**Dataset entries:**
◇ ◇ ◇ ◇ ◇
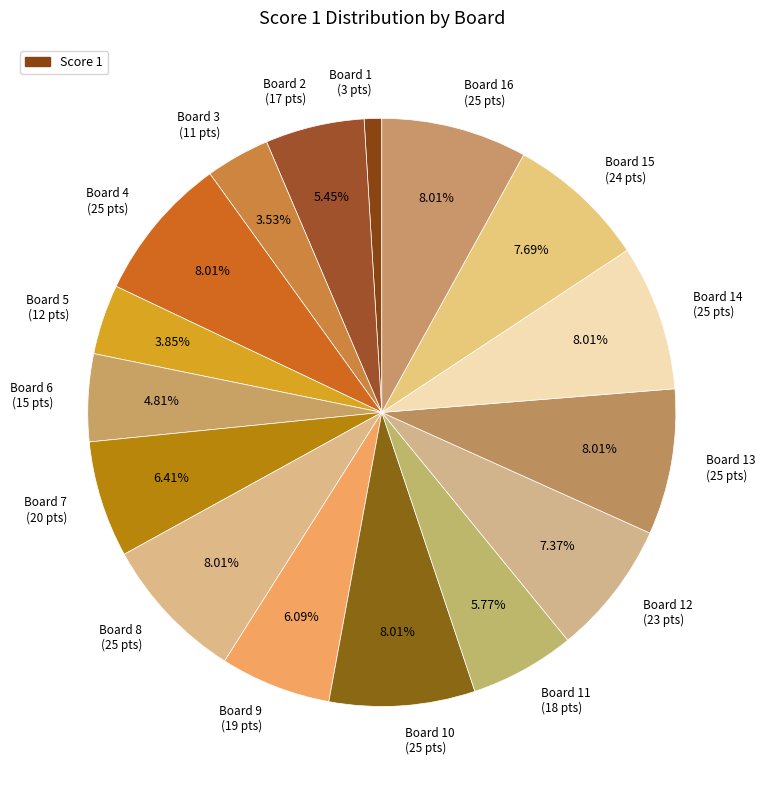

Do Board 9 (19 pts) and Board 2 (17 pts) together represent more than half of the pie?

No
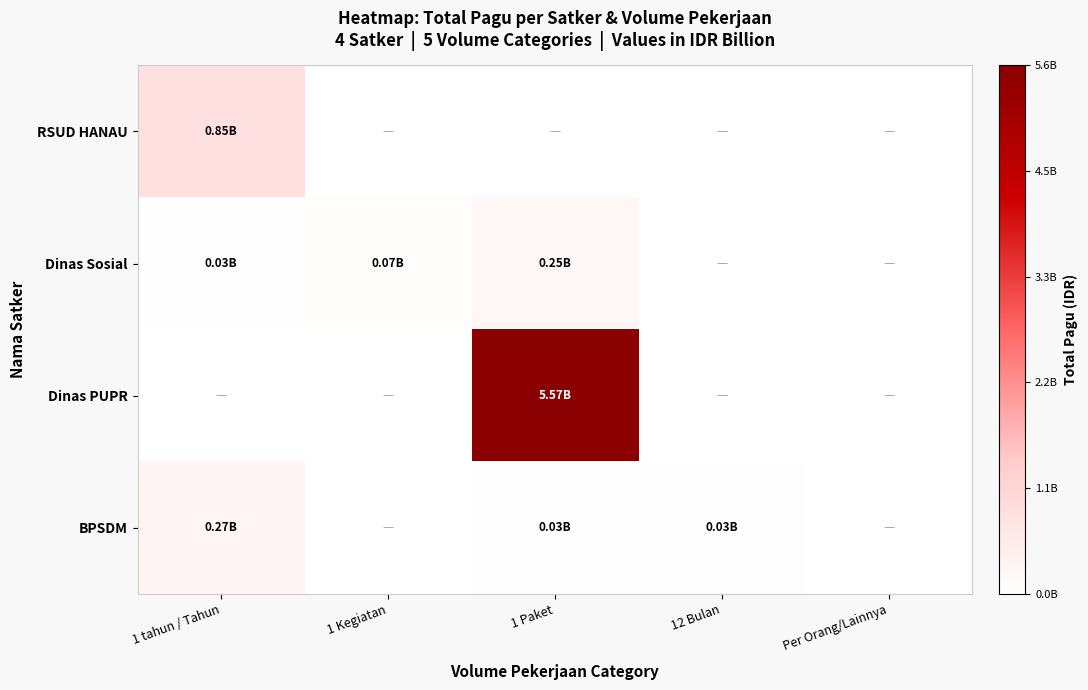

At which category does the chart reach its minimum across all series?

1 Kegiatan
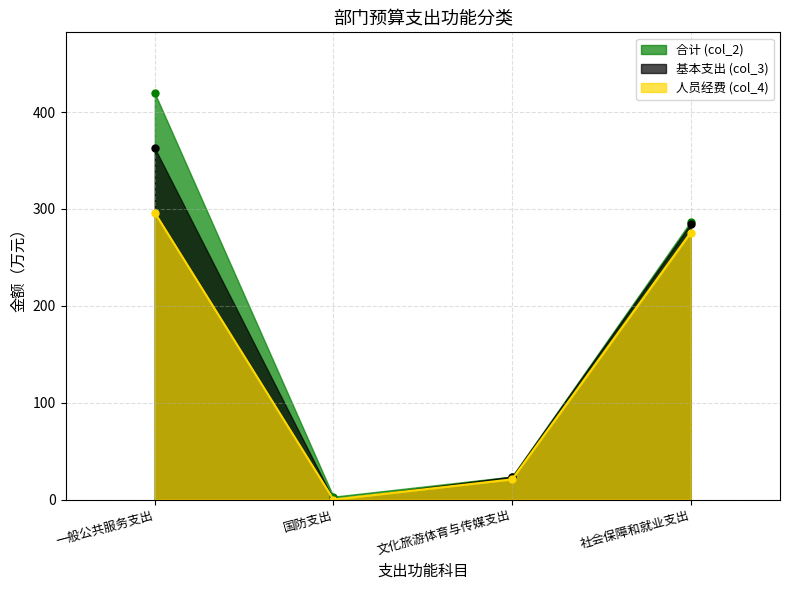

What is the sum of all col_3 values?

671.1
◇ ◇ ◇ ◇ ◇
**Assigned task:** Could you return all of the data above word for word, with every picture left out?

**Answer to the problem:**
Do Board 9 (19 pts) and Board 2 (17 pts) together represent more than half of the pie?

No

At which category does the chart reach its minimum across all series?

1 Kegiatan

What is the sum of all col_3 values?

671.1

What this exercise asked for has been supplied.